▸ Fragmento del documento:
Envejecer, como enamorarse, engordar dos kilos o perder las llaves, es algo que te ocurre de golpe, sin avisar. Cuando empiezas a notarlo es porque ya ha sucedido. Igual que un timo. Te confías, bajas la guardia, te engañas a ti mismo un par de veces a los cuarenta y a los cincuenta convenciéndote de que el presente durará una eternidad, y cuando quieres darte cuenta has sido víctima del fraude. Porque no eres consciente de que la vida consiste en ir dejándola atrás hasta que un buen día te giras y ves cómo se aleja calle abajo. Y no lo eres porque tú, como le sucede a todo el mundo, en el fondo nunca has querido serlo.

▸ Elementos proporcionados:
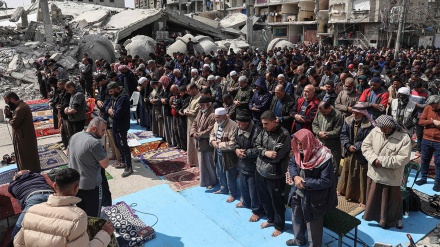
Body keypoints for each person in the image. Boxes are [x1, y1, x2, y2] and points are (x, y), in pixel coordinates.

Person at [13, 168, 114, 247]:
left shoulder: (31, 212)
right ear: (76, 188)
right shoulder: (77, 218)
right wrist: (105, 233)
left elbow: (17, 243)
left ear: (55, 186)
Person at [286, 129, 337, 246]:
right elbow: (292, 164)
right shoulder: (298, 152)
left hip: (315, 199)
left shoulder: (324, 157)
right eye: (297, 143)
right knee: (296, 218)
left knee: (313, 227)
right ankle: (298, 240)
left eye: (301, 144)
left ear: (308, 142)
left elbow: (326, 181)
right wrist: (295, 177)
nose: (298, 147)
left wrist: (304, 182)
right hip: (297, 193)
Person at [361, 115, 411, 228]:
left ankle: (387, 222)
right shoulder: (376, 130)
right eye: (381, 128)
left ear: (391, 127)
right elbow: (365, 146)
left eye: (384, 128)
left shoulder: (404, 138)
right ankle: (372, 217)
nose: (382, 130)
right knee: (373, 198)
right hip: (374, 173)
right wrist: (374, 159)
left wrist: (382, 161)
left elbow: (403, 158)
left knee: (390, 202)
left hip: (390, 177)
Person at [255, 110, 291, 237]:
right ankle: (270, 219)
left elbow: (276, 156)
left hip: (275, 174)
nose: (263, 126)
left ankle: (279, 226)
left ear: (273, 121)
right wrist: (265, 153)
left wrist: (262, 153)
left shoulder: (284, 135)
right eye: (262, 124)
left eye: (266, 124)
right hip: (260, 171)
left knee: (277, 201)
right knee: (264, 198)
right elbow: (256, 145)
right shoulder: (264, 131)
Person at [68, 117, 110, 217]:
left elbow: (67, 152)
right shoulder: (94, 142)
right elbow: (105, 164)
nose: (104, 133)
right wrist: (105, 152)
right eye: (102, 130)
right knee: (93, 216)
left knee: (81, 213)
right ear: (93, 129)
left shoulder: (75, 136)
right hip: (91, 186)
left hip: (75, 184)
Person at [337, 103, 375, 207]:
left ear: (363, 114)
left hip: (362, 154)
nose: (354, 115)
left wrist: (357, 147)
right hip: (349, 151)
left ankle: (361, 198)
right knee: (346, 171)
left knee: (361, 175)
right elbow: (343, 134)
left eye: (357, 114)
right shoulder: (348, 121)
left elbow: (369, 139)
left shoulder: (369, 125)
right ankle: (343, 191)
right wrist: (348, 145)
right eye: (353, 113)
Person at [234, 111, 265, 222]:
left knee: (254, 190)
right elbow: (235, 141)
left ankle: (257, 211)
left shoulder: (257, 131)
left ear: (247, 122)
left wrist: (247, 153)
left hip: (253, 166)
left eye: (240, 123)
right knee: (243, 186)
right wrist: (237, 150)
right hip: (242, 163)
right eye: (237, 122)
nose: (238, 125)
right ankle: (246, 202)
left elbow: (259, 149)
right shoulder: (239, 129)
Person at [9, 170, 54, 239]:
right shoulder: (38, 176)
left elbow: (14, 194)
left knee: (16, 232)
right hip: (52, 195)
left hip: (34, 199)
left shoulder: (13, 185)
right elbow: (34, 173)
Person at [3, 92, 41, 172]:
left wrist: (10, 119)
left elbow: (14, 123)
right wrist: (10, 114)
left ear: (12, 99)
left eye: (7, 101)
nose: (6, 103)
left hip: (24, 137)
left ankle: (29, 173)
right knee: (23, 155)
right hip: (23, 136)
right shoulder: (19, 107)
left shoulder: (21, 108)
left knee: (26, 157)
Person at [210, 108, 238, 202]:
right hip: (218, 152)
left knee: (230, 174)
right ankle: (223, 189)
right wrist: (213, 141)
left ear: (224, 116)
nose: (216, 119)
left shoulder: (233, 125)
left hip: (228, 155)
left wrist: (219, 145)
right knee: (220, 172)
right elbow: (212, 134)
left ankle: (232, 194)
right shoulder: (217, 123)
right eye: (216, 117)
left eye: (218, 117)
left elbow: (233, 143)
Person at [107, 82, 133, 177]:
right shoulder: (114, 96)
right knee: (118, 144)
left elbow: (118, 113)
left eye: (111, 91)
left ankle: (129, 166)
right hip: (114, 124)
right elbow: (107, 106)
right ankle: (123, 162)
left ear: (116, 89)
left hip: (121, 125)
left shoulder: (123, 98)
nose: (110, 93)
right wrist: (109, 110)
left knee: (124, 146)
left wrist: (111, 111)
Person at [312, 101, 343, 177]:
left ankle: (332, 187)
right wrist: (319, 133)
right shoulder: (319, 112)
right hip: (319, 144)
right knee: (318, 165)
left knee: (333, 168)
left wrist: (326, 134)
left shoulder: (338, 115)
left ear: (329, 108)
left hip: (332, 145)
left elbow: (337, 131)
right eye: (321, 112)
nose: (323, 114)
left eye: (324, 112)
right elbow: (314, 124)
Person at [190, 96, 216, 188]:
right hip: (199, 141)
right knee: (201, 162)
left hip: (206, 143)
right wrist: (193, 132)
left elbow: (210, 130)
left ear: (208, 104)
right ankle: (203, 178)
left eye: (201, 105)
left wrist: (199, 134)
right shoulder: (201, 111)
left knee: (209, 163)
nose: (200, 107)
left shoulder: (213, 115)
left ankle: (212, 181)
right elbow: (194, 123)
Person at [415, 95, 440, 191]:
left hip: (438, 141)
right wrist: (432, 121)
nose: (433, 108)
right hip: (427, 139)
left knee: (438, 162)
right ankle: (423, 178)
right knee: (425, 159)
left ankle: (437, 182)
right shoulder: (428, 108)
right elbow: (421, 122)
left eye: (435, 106)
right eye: (432, 106)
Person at [184, 83, 201, 166]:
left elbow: (196, 111)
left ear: (194, 89)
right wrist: (186, 111)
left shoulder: (199, 98)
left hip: (196, 123)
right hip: (189, 122)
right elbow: (187, 108)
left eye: (189, 91)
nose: (188, 93)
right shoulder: (192, 98)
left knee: (195, 143)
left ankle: (197, 161)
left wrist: (187, 112)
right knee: (190, 142)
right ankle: (192, 160)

▸ Tareas a realizar:
A – En el fragmento sobre el envejecimiento, ¿a qué edades se engaña uno convenciéndose de que el presente durará una eternidad?
B – Prolonga el fragmento sobre el envejecimiento a partir de su última oración.
Los elementos no tienen relación con el fragmento.

▸ Resultados por tarea:
A – A los cuarenta y a los cincuenta.

B –
Durante la vejez la vida trancurre tranquila y sin empujones


Reprobar la vejez puede ser interpretado como un ejercicio inútil de populismo. Pero como dijo Bolaño, "a veces no nos queda más remedio que ponernos demagógicos, así como a veces no nos queda más remedio que bailar un bolero a la luz de unos faroles o de una luna roja". Hay cosas que, sencillamente, no se pueden evitar. Es difícil no ponerse en el lugar de quien se opone y maldice el paso de los años, por muy perdida que esté de antemano la batalla. Hace dos días, por ejemplo, mi tío y su cuñado podaban un árbol altísimo en la finca de mis abuelos cuando aquel experimentó una epifanía. Amigos desde la infancia, a su cuñado siempre lo han llamado amistosamente Tarzán por su complexión atlética y su agilidad. Cuando estaba en la copa cortando una rama resbaló y cayó al suelo aparatosamente, golpeándose la espalda con severidad. Mi tío lo llevó entonces a urgencias por si se había fracturado algún hueso, y mientras esperaba a que le realizasen las pruebas oportunas, me escribió un whatsapp lamentándose: "Siempre ha sido el más deportista de todos, el que era capaz de hacer cualquier esfuerzo físico. Pero no nos damos cuenta de que tiene ya sesenta años".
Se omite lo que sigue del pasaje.